Latest Observations From The Recent EMD, Penguin, Panda And Top Heavy Updates

What an exciting couple of weeks we’ve had. Four big Google updates in the space of two weeks is enough to make every webmaster have sleepless nights. Nobody is safe….

Just a quick recap, first Google launched the Panda and EMD (exact match domain) updates at pretty much the same time. Panda was weeding out “low quality” websites, whilst EMD was weeding out “low quality” websites where the domain name is the exact keyword it’s trying to rank for.

Then along came the Penguin and punished sites which seemed to have spammy link profiles, followed a couple of days ago by the Top Heavy update which likes to take down websites with too many ads above the fold.

If your website survived all of those then you can breathe a little sigh of relief and hope that it’ll sail through future updates, although as always, there’s no guarantee of that.

Getting My Head Around It

So many updates in such a short space of time can make it difficult to assess which update caused which drop in rankings for a specific websites.

Fortunately, from our more than 500 websites, many of which are running very different “ranking” tests, we have managed to get some ideas of what’s been going on.

So I thought I’d share some of these initial observations with you…although not all them 😉

1. Excessive on-page optimisation

What I normally like to class as a very well optimized website, it now seems that Google thinks these are a bit spammy. Very specific title tags for a given key phrase, highly optimized internal links, a few mentions of the key phrase in the text, all this seems to be a (negative) factor in ranking.
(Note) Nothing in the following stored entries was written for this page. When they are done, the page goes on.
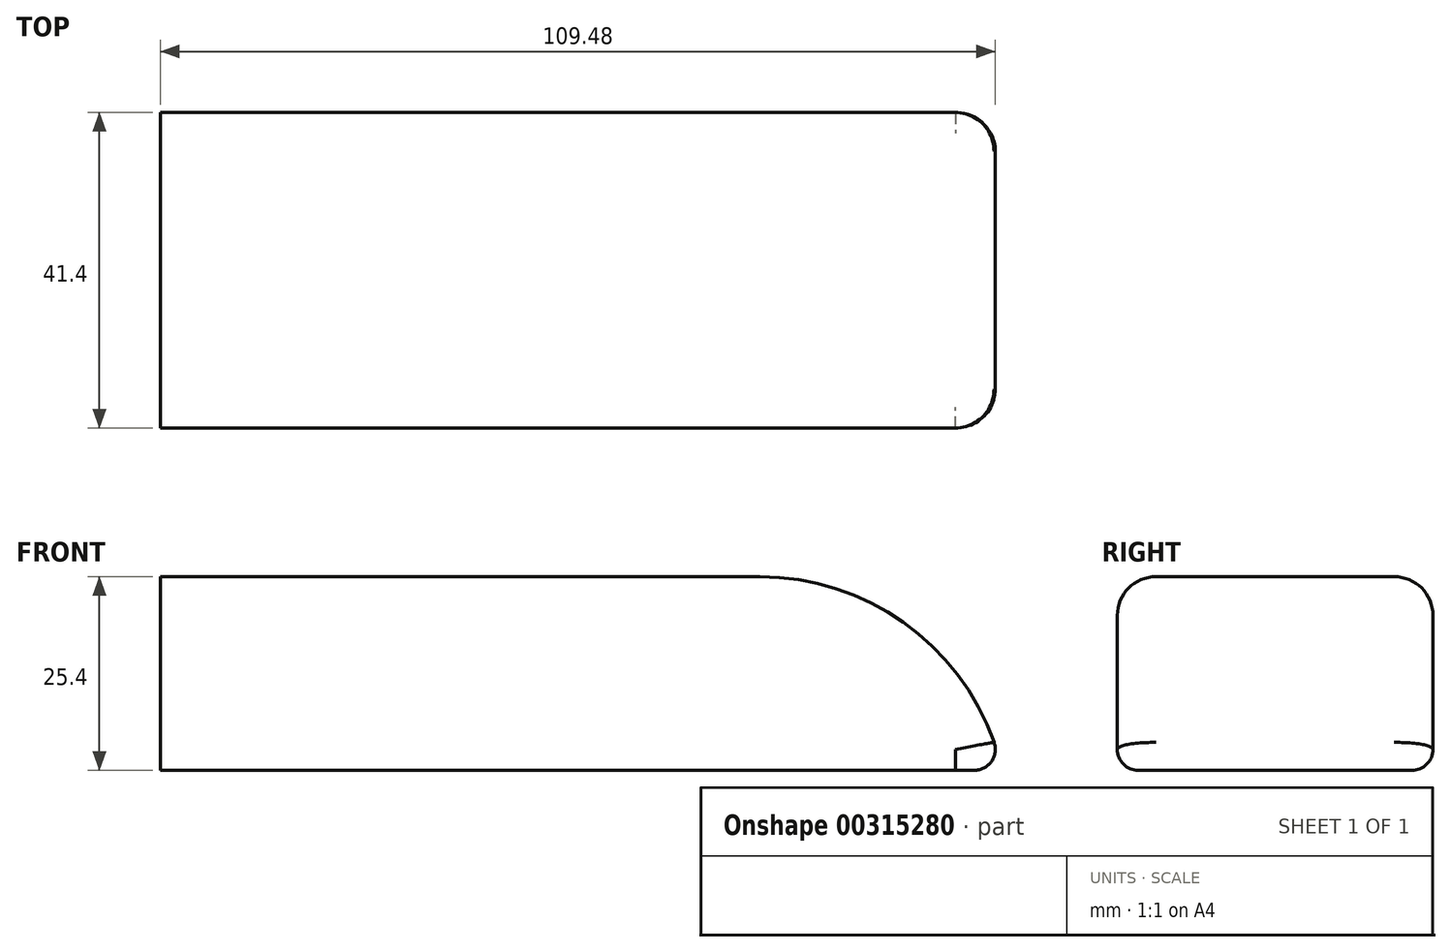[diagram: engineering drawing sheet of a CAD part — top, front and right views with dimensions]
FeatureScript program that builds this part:
annotation { "Feature Type Name" : "Feature", "Feature Type Description" : "" }
export const myFeature = defineFeature(function(context is Context, id is Id, definition is map)
    precondition{}
    {
        {
            var Q0;
            Q0=qCreatedBy(makeId("Top.planeOp"),FACE);
            var sketch = newSketch(context, id + "F0", { "sketchPlane" : qUnion([Q0])});
            skLineSegment(sketch, "E0.bottom", {"start": v(55.2, 20.7) * mm, "end": v(-55.2, 20.7) * mm});
            skLineSegment(sketch, "E0.top", {"start": v(55.2, -20.7) * mm, "end": v(-55.2, -20.7) * mm});
            skLineSegment(sketch, "E0.left", {"start": v(55.2, 20.7) * mm, "end": v(55.2, -20.7) * mm});
            skLineSegment(sketch, "E0.right", {"start": v(-55.2, 20.7) * mm, "end": v(-55.2, -20.7) * mm});
            skPoint(sketch, "E0.middle", {"position": v(0, 0) * mm});
            skSolve(sketch);
        }
        {
            var Q0;
            Q0 = qSketchRegion(id + "F0", true);
            extrude(context, id + "F1", {"entities" : qUnion([Q0]), "depth" : 25.4 * mm});
        }
        {
            var Q0;
            Q0=makeQuery(id+"F1.opExtrude","CAP_EDGE",EDGE,{"disambiguationData":[OSD([sQuery(id+"F0.wireOp",EDGE,"E0.left")])],"isStart":false});
            fillet(context, id + "F2", {"entities" : qUnion([Q0]), "radius" : 32.57 * mm, "tangentPropagation" : true, "allowEdgeOverflow" : false});
        }
        {
            var Q0;
            Q0=makeQuery(id+"F1.opExtrude","CAP_EDGE",EDGE,{"disambiguationData":[OSD([sQuery(id+"F0.wireOp",EDGE,"E0.top")])],"isStart":false});
            var Q1;
            Q1=makeQuery(id+"F1.opExtrude","CAP_EDGE",EDGE,{"disambiguationData":[OSD([sQuery(id+"F0.wireOp",EDGE,"E0.bottom")])],"isStart":false});
            fillet(context, id + "F3", {"entities" : qUnion([Q0, Q1]), "radius" : 5.08 * mm, "tangentPropagation" : true, "allowEdgeOverflow" : false});
        }
        {
            var Q0;
            Q0=makeQuery(id+"F1.opExtrude","CAP_EDGE",EDGE,{"disambiguationData":[OSD([sQuery(id+"F0.wireOp",EDGE,"E0.top")])],"isStart":true});
            var Q1;
            Q1=makeQuery(id+"F1.opExtrude","CAP_EDGE",EDGE,{"disambiguationData":[OSD([sQuery(id+"F0.wireOp",EDGE,"E0.bottom")])],"isStart":true});
            fillet(context, id + "F4", {"entities" : qUnion([Q0, Q1]), "radius" : 2.76 * mm, "tangentPropagation" : true, "allowEdgeOverflow" : false});
        }
    });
What I’ve noticed more than ever is that most of the highly ranked websites, mainly positions 1-9, they all tend to now have quite long title tags and usually not having the keywords in the domain.  They don’t look so optimised.

2. Brands on the up

I know this has been noticed before but following on from point one, many niches we monitor, and have a presence in, it seems that the brands are doing better than ever. By brand I mean an oldish website where the domain is not the keyword. They have all definitely benefited further over the past couple of weeks, even if sometimes their on-page optimization could be perceived as being a little on the OTT side of things.

3. EMD protection is gone

Many EMD test sites of ours have been blown out of the water because we always built links to them with very specific link texts, thinking that EMDs were immune to this sort of link profile. Up until two weeks ago this was the case. It seems what we are seeing now is that the protection afforded to EMDs in terms of over-optimisation is gone. So when the update hit, sites that were previously protected from so many same similar links pointing to them have suffered (some worse than others) as they seem to have lost the EMD protection shield.

4. Link text variation

Following on from point 3, link variation is a larger factor than ever, especially with our sites and those we monitor. The ones that have ended up ranking highly tend to have a very diverse set of links. Their link text is very varied, many are just the url, many with “click here” text, etc.  If you have too many links with the same anchor text I would suggest you try and get a major portion of those changes to something less specific.

5. Not too many links is good

Interestingly I’ve seen a lot of sites start to do well with very few links. They have older domains but have accumulated a handful of good links instead of going after hundreds of poor quality links. The days of mass link building and the “a link is a link” mentality is gone. Poor links hurt now, more than ever.  Quality over quantity seems to rule now, much more than previously acceptable.  Before, we could rank sites easily by throwing hundreds of not-so-great links at them, but it’s not quite so simple now.  Fewer but much better links seem to be the order of the day.

6. All together it’s a problem

An over-optimised website with many links pointing to it using the same key phrase too many times, all going to the home,  is a dead cert to be suffering now.  And I’ve not even touched on the subject of sites with low levels of content or spun style content, although I have noticed a few more blog networks start to be de-indexed from Google.

Time To Wind Things Back

The main outcome from all of this is that it’s time to wind things back a little. Less optimization, less mass link building, much more variation in the link profile and lots more good quality writing.

We’re going back to the early days of Google before people started to understand what made sites rank and sites literally were ranking more naturally back then than now….and that’s why we started shifting to Google, their results were better than the other search engines.  We may not think that Google’s results are the best now, and they probably know that at Google too, which means you can count on many more harsh updates coming along soon.  No website is safe…unless you’re a big brand 😉

To succeed now you just need one thing – CREATIVITY.  Think out of the box, keep it clean and plan for the long-term.  Don’t go for the early glory, it’s too risky.  It takes time to build a brand.

Think like Google and you should be just fine.

The old methods have died. It’s official (ish).